抜き出した文章:
►

推理小説読書日記(2009/08)
2009年08月01日
流星の絆<東野圭吾>
出版されてすぐにドラマ化された作品です。だんだん、速くなります。謎にのみ重点を置いていませんが本格推理小説です。 倒叙形式ではなく、犯人を捜す側からの視点で描かれています。偶然と必然との間の組み合わせが微妙で、読者ごとに感想が異なる でしょう。間をコンゲーム風につないだのは作者の力量で、手掛かりを味覚という個人差のあるもので構成されると、なかなか判断が 難しくなります。
2009年08月01日
闇に葬れ<ブラックバーン>
個人的には始めて読む作者で、妙な内容と重なり意味不明の作品となりました。SFか幻想かホラーか、それともいわゆるバカミスか?。 どうも読者が解くことができる謎が存在するように思えません。ストーリーを追うには、予想困難な作風で、読書というよりゲーム 感覚に近いでしょう。1作では何も分からない作者ですが、次作を読む事はやや抵抗があります。
2009年08月01日
はじまりの島<柳広司>
色々な時代とそこでの登場人物を背景に、描く本格推理小説です。時代等の設定が、独自の謎と解明に繋がるので趣向というよりは 推理小説の中身そのものと言うべきでしょう。大きく分ければ、最近多い一部SF的・架空設定の作品と似ています。ただ、背景を選ぶ 事で謎を自然に組み込む事に成功しています。本作は、ダーウィンがガラパゴス諸島で出会った殺人事件を扱います。その時代と舞台 でのみ成立する謎でしょう。

◄

出された課題 a:
リストの最初の行から「order: Agaricales」のある行まで(その行も含む)を、「common name」を「通称」に置き換えて書き直してください。それ以外はそのままにしてください。

課題の材料:
►

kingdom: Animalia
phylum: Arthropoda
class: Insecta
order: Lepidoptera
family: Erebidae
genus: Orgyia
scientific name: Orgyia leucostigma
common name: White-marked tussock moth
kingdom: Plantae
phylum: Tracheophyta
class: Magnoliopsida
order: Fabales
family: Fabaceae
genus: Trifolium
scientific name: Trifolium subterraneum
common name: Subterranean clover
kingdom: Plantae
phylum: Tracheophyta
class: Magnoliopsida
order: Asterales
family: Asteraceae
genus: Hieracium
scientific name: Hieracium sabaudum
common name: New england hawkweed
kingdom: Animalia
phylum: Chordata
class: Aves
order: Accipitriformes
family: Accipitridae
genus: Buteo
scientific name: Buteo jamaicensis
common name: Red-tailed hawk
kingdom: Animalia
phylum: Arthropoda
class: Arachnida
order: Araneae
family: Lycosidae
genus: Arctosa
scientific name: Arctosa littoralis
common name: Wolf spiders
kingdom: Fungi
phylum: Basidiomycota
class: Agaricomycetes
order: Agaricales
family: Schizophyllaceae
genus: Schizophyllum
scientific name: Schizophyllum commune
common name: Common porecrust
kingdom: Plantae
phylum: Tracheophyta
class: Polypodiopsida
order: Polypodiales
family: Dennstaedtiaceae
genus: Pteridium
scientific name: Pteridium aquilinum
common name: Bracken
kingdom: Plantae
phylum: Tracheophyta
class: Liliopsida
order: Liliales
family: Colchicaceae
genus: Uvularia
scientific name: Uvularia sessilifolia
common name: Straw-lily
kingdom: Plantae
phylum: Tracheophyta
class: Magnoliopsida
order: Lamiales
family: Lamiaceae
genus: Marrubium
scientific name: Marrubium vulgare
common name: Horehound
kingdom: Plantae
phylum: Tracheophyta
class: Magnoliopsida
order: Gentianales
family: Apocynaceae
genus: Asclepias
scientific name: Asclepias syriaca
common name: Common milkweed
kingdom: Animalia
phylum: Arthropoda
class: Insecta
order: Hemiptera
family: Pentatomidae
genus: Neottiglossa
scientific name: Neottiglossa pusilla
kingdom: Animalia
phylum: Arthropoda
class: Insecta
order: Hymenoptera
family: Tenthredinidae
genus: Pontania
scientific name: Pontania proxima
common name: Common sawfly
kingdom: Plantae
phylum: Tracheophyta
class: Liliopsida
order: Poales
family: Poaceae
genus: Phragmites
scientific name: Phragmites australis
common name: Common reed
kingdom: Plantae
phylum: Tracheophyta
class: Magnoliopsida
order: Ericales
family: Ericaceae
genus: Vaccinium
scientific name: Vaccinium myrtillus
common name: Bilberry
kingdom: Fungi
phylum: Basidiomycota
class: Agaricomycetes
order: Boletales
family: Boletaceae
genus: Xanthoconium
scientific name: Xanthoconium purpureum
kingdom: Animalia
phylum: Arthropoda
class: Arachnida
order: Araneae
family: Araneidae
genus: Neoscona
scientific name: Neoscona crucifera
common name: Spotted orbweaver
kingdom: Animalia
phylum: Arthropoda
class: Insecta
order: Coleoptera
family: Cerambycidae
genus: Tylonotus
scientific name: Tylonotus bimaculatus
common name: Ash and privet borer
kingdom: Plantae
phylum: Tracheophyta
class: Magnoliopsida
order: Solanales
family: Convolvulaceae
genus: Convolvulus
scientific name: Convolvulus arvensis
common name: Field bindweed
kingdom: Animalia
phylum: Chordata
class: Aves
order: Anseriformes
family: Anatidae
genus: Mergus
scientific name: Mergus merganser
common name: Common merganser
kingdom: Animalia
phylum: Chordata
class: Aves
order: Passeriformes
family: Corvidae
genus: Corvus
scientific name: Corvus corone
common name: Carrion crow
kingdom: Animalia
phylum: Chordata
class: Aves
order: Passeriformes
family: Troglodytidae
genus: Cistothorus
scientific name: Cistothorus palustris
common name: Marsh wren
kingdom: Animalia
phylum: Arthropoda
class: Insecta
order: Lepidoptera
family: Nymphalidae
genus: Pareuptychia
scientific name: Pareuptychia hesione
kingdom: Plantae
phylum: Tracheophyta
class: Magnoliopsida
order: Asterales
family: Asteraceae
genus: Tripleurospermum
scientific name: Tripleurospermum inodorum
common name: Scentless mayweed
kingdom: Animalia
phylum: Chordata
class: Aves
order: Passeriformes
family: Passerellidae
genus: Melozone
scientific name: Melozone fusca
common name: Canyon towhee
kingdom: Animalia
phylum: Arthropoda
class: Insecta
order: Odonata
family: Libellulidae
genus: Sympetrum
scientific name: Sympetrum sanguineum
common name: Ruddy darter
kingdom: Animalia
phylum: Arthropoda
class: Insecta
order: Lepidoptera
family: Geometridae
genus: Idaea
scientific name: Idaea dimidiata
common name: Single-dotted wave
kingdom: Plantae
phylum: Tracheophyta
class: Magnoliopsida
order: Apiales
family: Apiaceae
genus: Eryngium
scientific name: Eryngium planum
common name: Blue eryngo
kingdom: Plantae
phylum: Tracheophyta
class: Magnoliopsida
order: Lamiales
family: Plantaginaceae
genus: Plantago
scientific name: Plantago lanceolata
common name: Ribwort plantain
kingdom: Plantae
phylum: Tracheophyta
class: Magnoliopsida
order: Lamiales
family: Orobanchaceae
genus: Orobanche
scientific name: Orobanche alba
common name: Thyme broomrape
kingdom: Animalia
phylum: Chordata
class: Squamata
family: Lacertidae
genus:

◄

出された課題 b:
推理小説の読書日記を、最後の文のあとから続けて書いてください。

課題の答え a:
kingdom: Animalia
phylum: Arthropoda
class: Insecta
order: Lepidoptera
family: Erebidae
genus: Orgyia
scientific name: Orgyia leucostigma
通称: White-marked tussock moth
kingdom: Plantae
phylum: Tracheophyta
class: Magnoliopsida
order: Fabales
family: Fabaceae
genus: Trifolium
scientific name: Trifolium subterraneum
通称: Subterranean clover
kingdom: Plantae
phylum: Tracheophyta
class: Magnoliopsida
order: Asterales
family: Asteraceae
genus: Hieracium
scientific name: Hieracium sabaudum
通称: New england hawkweed
kingdom: Animalia
phylum: Chordata
class: Aves
order: Accipitriformes
family: Accipitridae
genus: Buteo
scientific name: Buteo jamaicensis
通称: Red-tailed hawk
kingdom: Animalia
phylum: Arthropoda
class: Arachnida
order: Araneae
family: Lycosidae
genus: Arctosa
scientific name: Arctosa littoralis
通称: Wolf spiders
kingdom: Fungi
phylum: Basidiomycota
class: Agaricomycetes
order: Agaricales

課題の答え b:
2009年08月07日
GOSICKs2<桜庭一樹>
シリーズ長編の4と5作の間の夏休みに、九条とヴィクトリカで出会う色々な事件を描いた短編集です。視点や構成を変えて バラエティに富んだ構成にしています。長編の内容を補佐するとともに、短編ゆえにヴィクトリカの聞いただけですぐに分かる推理 が不自然なく描く事が出来ます。このコンビは、推理の性格上は短編向きなのでしょう。
2009年08月07日
天使の牙<大沢在昌>
華奢で可憐な女性が、実は強い運動神経と精神力と知識を持つ戦士というのは、アニメや劇画のひとつのパターンです。それを ハードボイルドの世界で行うには、現実とは異なる何かの設定を行う事がおおいでしょう。たとえば「リボンの騎士」「バイオニック ジェミー」等です。そしてそばに、ナイト役の男性が存在します。本作はそういった設定です。ただそこにより一層のサスペンスを 持たせる工夫の設定です。体が生き残った女性と、脳が生き残った女性の移植手術。戦闘知識は豊富だが、体が自由についてこない。 そして外観と脳の違いが、周囲に徐々に分かり始めます。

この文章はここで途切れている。